-- What is being asked --
Could you transcribe all of the data word for word?

-- Supplied data --
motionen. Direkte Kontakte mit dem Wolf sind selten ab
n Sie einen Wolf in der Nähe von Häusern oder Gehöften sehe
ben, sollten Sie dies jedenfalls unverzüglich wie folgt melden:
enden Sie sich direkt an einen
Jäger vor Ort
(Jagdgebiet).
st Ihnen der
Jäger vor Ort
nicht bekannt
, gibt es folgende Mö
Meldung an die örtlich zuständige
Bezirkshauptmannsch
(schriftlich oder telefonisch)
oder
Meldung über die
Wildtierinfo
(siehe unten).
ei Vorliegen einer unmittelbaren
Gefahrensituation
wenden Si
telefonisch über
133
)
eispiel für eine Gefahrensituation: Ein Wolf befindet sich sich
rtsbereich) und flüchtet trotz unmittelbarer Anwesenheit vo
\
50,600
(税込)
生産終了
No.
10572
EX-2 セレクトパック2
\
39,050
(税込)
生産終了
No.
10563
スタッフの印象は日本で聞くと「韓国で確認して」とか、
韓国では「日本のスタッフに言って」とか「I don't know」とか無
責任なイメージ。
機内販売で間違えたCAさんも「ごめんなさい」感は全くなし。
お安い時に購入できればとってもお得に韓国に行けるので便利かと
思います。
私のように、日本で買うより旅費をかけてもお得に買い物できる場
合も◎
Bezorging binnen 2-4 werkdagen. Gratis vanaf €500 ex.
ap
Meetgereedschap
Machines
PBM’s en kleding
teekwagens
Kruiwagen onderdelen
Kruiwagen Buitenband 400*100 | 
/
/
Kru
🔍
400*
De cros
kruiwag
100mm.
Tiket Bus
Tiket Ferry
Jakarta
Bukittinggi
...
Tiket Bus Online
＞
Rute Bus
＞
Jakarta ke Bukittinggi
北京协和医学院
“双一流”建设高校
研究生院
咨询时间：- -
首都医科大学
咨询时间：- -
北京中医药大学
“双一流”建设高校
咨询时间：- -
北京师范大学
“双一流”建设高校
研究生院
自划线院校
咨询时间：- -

-- Result of the task --
motionen. Direkte Kontakte mit dem Wolf sind selten ab
n Sie einen Wolf in der Nähe von Häusern oder Gehöften sehe
ben, sollten Sie dies jedenfalls unverzüglich wie folgt melden:
enden Sie sich direkt an einen
Jäger vor Ort
(Jagdgebiet).
st Ihnen der
Jäger vor Ort
nicht bekannt
, gibt es folgende Mö
Meldung an die örtlich zuständige
Bezirkshauptmannsch
(schriftlich oder telefonisch)
oder
Meldung über die
Wildtierinfo
(siehe unten).
ei Vorliegen einer unmittelbaren
Gefahrensituation
wenden Si
telefonisch über
133
)
eispiel für eine Gefahrensituation: Ein Wolf befindet sich sich
rtsbereich) und flüchtet trotz unmittelbarer Anwesenheit vo
\
50,600
(税込)
生産終了
No.
10572
EX-2 セレクトパック2
\
39,050
(税込)
生産終了
No.
10563
スタッフの印象は日本で聞くと「韓国で確認して」とか、
韓国では「日本のスタッフに言って」とか「I don't know」とか無
責任なイメージ。
機内販売で間違えたCAさんも「ごめんなさい」感は全くなし。
お安い時に購入できればとってもお得に韓国に行けるので便利かと
思います。
私のように、日本で買うより旅費をかけてもお得に買い物できる場
合も◎
Bezorging binnen 2-4 werkdagen. Gratis vanaf €500 ex.
ap
Meetgereedschap
Machines
PBM’s en kleding
teekwagens
Kruiwagen onderdelen
Kruiwagen Buitenband 400*100 | 
/
/
Kru
🔍
400*
De cros
kruiwag
100mm.
Tiket Bus
Tiket Ferry
Jakarta
Bukittinggi
...
Tiket Bus Online
＞
Rute Bus
＞
Jakarta ke Bukittinggi
北京协和医学院
“双一流”建设高校
研究生院
咨询时间：- -
首都医科大学
咨询时间：- -
北京中医药大学
“双一流”建设高校
咨询时间：- -
北京师范大学
“双一流”建设高校
研究生院
自划线院校
咨询时间：- -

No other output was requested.